**** TEXT PROVIDED ****

Cannard averaged 90 to 100 miles the first few days, before reconsidering his goals. “I just realized when I got out there I really didn't need to push myself.”

Even so, he often pedaled 80 to 100 miles, averaging seven to eight hours of biking a day. He hit 120 miles on his longest day, nearly 10 hours on the road.

The trail, established in 1973 by the nonprofit Adventure Cycling Association, mostly follows rural, two-lane roads that Cannard compares to Highway 12 in Sonoma County.

“At times,” he said, “you're out in the middle of nowhere.”

He was nearly hit a few times by vehicles early into his journey, but “once I got past the West Coast it was smooth sailing.”

Although he'd previously visited much of the West Coast during family road trips and often camped with his family and on Boy Scout excursions, biking across the country provided Cannard with new views and a new perspective.

“Small towns are the best and have the best people,” he said.

The popular Trans­America Bicycle Trail takes riders to various towns that welcome cyclists, often opening churches, homes, city parks and youth hostels for overnight respite. Cannard was amused by some points on the map.

“Most days in Kansas I'd get a good laugh at the towns. Population 24 or 48,” he said. “That's what I was riding through.”

Residents were familiar with bicyclists passing through and, except for an occasional impatient motorist, were friendly and accommodating.

“When you get in town, people know who you are and what you're doing,” he said. “You actually get to meet the people.”

Those encounters were especially welcome, considering the hours Cannard spent alone on the road. His twin brother, Edison, hoped to take the trek with him, but altered his plans last minute after deciding to attend trade school in Oregon.

Cannard kept in touch through Facebook so his family, friends and sponsor, Native Sons of the Golden West Sonoma Parlor 111, could follow his adventures. The journey took him along winding stretches of coastal Oregon, up the 11,500-foot Hoosier Pass in Colorado and along the flat terrain of the Great Plains. He saw Yellowstone and the Grand Teton mountain range and took breaks and occasional rest days to visit other sites along the way.

He endured steep 15-to-20 percent grades; a 40-mile stretch of headwinds; humidity at 80 to 90 percent; and storms that sidelined him on several occasions.

**** DATA BLOCK ****

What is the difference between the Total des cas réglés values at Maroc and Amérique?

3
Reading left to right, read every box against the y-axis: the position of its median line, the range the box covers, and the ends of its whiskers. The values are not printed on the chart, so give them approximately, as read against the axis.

****

**ASSIGNMENT 1**. Which places do towns along the TransAmerica Bicycle Trail open to cyclists for overnight rest, according to the passage about Cannard's cross-country bike trip? List them all.
**ASSIGNMENT 2**. Could you return the part of the passage about Cannard's cross-country bike trip that runs between "Cannard averaged 90" and "hours on the road.", inclusive?
**ASSIGNMENT 3**. Could you continue the passage about Cannard's cross-country bike trip, picking up from its final sentence?

**YOUR RESPONSE 1**.
- churches
- homes
- city parks
- youth hostels

**YOUR RESPONSE 2**.
Cannard averaged 90 to 100 miles the first few days, before reconsidering his goals. “I just realized when I got out there I really didn't need to push myself.”

Even so, he often pedaled 80 to 100 miles, averaging seven to eight hours of biking a day. He hit 120 miles on his longest day, nearly 10 hours on the road.

**YOUR RESPONSE 3**.
“There were days I was suffering and I wanted to throw my bike off a cliff. There was definitely plenty of them,” Cannard said. “The rolling hills are brutal.”

Although he traveled with 30 pounds of gear, including a tent, sleeping bag and pad, dehydrated food, cooktop, clothing and tools for his bike, his only technology was his Apple iPhone - he found reception almost everywhere he went. He left 10 pounds of gear at home after returning for the final stage of his trip, after the dog attack.

Cannard replaced his worn-out tires after 1,500 miles, but never had a flat tire. A rock sliced into a tire but didn't puncture the tube; he rode 4 miles up and over a mountain to a bike shop for repairs.

He enjoyed the freedom of the open road and learned “you're the only one who has the ability to get to the next destination.” He pushed through challenges and tough days, but admits loneliness was a battle.

“It was kind of a constant thing,” he said, “especially at night when I had nothing to do.”

Although the entire trip was memorable (except for the dog attack), the final stretch was especially rewarding.

“The last 5 miles were the best part of the trip. I was just reflecting on everything that happened.”

He was battling leg pain at that point. “I was suffering. It was brutal, but I couldn't think of anything else but finishing.”

Once in Yorktown, he rolled his front tire into the Atlantic Ocean, officially completing his journey.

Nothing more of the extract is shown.